***** EXTRACTED INFORMATION *****
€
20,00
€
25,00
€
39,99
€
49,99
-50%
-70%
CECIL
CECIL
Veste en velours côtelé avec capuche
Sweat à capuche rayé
*****
WORK REQUEST:
Print out the whole listing, with every line exactly as it appears.

OUTPUT:
€
20,00
€
25,00
€
39,99
€
49,99
-50%
-70%
CECIL
CECIL
Veste en velours côtelé avec capuche
Sweat à capuche rayé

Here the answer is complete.